Yuguo Li, a professor of engineering at the University of Hong Kong, and colleagues analyzed video footage from the restaurant and in a preprint (not peer reviewed) published in April found no evidence of close contact between the diners.
Droplets can’t account for transmission in this case, at least not among the people at the tables other than the infected person’s: The droplets would have fallen to the floor before reaching those tables.
But the three tables were in a poorly ventilated section of the restaurant, and an air conditioning unit pushed air across them. Notably, too, no staff member and none of the other diners in the restaurant — including at two tables just beyond the air conditioner’s airstream — became infected.
Similarly, just one person is thought to have infected 52 of the other 60 people at a choir rehearsal in Skagit County, Wash., in March.
Several colleagues at various universities and I analyzed that event and in a preprint (not peer-reviewed) published last monthconcluded that aerosols likely were the dominant means of transmission.
Attendees had used hand sanitizer and avoided hugs and handshakes, limiting the potential for infection through direct contact or droplets. On the other hand, the room was poorly ventilated, the rehearsal lasted a long time (2.5 hours) and singing is known to produce aerosols and facilitate the spread of diseases like tuberculosis.’

(…)

‘Some scientists have argued that just because aerosols can contain SARS-CoV-2 does not in itself prove that they can cause an infection and that if SARS-CoV-2 were primarily spread by aerosols, there would be more evidence of long-range transmission.
I agree that long-range transmission by aerosols probably is not significant, but I believe that, taken together, much of the evidence gathered to date suggests that close-range transmission by aerosols is significant — possibly very significant, and certainly more significant than direct droplet spray.
The practical implications are plain: • Social distancing really is important. It keeps us out of the most concentrated parts of other people’s respiratory plumes. So stay away from one another by one or two meters at least — though farther is safer.
• Wear a mask.
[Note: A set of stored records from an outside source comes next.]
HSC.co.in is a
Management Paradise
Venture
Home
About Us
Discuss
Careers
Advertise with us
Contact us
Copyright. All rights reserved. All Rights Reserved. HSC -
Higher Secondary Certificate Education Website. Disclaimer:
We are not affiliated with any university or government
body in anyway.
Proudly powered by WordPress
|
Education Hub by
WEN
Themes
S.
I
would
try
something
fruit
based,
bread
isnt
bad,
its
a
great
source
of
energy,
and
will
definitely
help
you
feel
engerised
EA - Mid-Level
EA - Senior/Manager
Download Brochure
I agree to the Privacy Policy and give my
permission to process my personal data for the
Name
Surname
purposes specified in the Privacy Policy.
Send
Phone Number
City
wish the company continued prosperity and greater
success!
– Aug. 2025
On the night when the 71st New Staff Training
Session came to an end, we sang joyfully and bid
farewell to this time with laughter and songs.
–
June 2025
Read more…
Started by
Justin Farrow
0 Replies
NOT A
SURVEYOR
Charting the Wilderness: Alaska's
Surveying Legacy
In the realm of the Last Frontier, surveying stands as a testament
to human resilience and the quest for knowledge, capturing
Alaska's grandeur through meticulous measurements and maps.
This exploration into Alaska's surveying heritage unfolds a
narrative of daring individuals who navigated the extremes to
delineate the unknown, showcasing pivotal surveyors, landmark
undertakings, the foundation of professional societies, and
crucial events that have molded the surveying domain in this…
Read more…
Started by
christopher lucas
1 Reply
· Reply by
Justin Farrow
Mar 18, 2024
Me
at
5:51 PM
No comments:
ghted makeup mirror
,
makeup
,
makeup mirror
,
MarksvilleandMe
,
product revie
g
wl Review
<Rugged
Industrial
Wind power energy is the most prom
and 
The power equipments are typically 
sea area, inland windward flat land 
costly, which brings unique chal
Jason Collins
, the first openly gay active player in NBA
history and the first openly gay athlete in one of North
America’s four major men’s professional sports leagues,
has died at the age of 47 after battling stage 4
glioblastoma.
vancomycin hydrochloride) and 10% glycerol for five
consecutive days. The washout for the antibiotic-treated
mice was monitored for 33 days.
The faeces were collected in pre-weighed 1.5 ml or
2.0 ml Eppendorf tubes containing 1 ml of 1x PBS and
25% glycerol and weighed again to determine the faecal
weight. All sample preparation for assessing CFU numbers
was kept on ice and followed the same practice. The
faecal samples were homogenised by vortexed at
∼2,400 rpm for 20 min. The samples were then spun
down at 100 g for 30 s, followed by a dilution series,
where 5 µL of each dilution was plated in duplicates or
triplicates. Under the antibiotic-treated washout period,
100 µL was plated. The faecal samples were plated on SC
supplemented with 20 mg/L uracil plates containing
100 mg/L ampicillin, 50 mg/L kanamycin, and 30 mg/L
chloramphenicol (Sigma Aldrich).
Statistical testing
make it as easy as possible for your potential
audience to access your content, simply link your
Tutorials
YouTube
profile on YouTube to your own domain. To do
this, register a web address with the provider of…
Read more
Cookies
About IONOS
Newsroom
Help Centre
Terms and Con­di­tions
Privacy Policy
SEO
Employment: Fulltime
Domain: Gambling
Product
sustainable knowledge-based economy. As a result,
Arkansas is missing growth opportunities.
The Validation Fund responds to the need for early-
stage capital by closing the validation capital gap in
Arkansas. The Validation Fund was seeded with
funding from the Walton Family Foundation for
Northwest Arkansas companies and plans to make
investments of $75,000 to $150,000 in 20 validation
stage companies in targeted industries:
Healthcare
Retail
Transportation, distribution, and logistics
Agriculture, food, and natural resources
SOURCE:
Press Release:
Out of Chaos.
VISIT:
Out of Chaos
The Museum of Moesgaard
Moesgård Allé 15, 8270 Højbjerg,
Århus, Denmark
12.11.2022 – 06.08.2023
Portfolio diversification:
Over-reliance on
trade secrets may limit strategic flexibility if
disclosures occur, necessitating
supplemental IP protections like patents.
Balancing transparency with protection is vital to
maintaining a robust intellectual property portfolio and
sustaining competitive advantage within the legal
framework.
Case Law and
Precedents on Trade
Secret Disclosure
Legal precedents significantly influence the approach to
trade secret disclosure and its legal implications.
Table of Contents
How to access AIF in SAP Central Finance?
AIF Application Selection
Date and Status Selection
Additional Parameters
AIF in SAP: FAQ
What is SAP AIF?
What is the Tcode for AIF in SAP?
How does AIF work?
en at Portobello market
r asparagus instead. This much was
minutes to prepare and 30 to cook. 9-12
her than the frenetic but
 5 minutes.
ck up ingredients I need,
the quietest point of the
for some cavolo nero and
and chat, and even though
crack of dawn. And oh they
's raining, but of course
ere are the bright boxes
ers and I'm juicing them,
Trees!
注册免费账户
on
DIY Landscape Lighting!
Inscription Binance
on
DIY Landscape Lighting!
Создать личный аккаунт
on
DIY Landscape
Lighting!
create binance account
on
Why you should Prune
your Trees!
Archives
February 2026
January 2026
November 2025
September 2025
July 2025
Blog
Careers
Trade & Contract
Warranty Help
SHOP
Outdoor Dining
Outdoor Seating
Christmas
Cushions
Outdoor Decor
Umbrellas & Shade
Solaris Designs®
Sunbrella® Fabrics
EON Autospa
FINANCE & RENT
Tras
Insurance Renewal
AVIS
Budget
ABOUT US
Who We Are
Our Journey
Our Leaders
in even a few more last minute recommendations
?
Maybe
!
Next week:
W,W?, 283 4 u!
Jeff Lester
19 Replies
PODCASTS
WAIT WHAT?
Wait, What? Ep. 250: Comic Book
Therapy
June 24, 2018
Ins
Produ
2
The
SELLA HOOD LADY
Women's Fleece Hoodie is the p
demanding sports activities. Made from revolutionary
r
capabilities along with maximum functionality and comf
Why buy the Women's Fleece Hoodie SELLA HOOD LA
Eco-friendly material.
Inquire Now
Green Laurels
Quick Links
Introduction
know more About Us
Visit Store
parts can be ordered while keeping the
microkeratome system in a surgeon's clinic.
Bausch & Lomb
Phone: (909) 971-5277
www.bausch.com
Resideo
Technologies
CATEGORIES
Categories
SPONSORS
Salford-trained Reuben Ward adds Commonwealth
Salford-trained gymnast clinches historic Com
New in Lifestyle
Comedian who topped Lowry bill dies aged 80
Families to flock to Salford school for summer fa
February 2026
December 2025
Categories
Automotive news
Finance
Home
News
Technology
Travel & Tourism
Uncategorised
Masks help block aerosols released by the wearer. Scientific evidence is also building that masks protect the wearer from breathing in aerosols around them.
When it comes to masks, size does matter.
The gold standard is a N95 or a KN95 respirator, which, if properly fitted, filters out and prevents the wearer from breathing in at least 95 percent of small aerosols.’

Read the complete article here.

No singing in public, which in many cases is not necessarily a huge loss, the N95 and KN95 mask are “the gold standard” and no stuffy and small rooms.

(We will see this in ads: no condoms, no sex. No N95 or KN95 masks, no sex.)

And I expect New Yorkers and other urbanites to dine al fresco all year long,

The après-ski experience is coming to the Big Apple.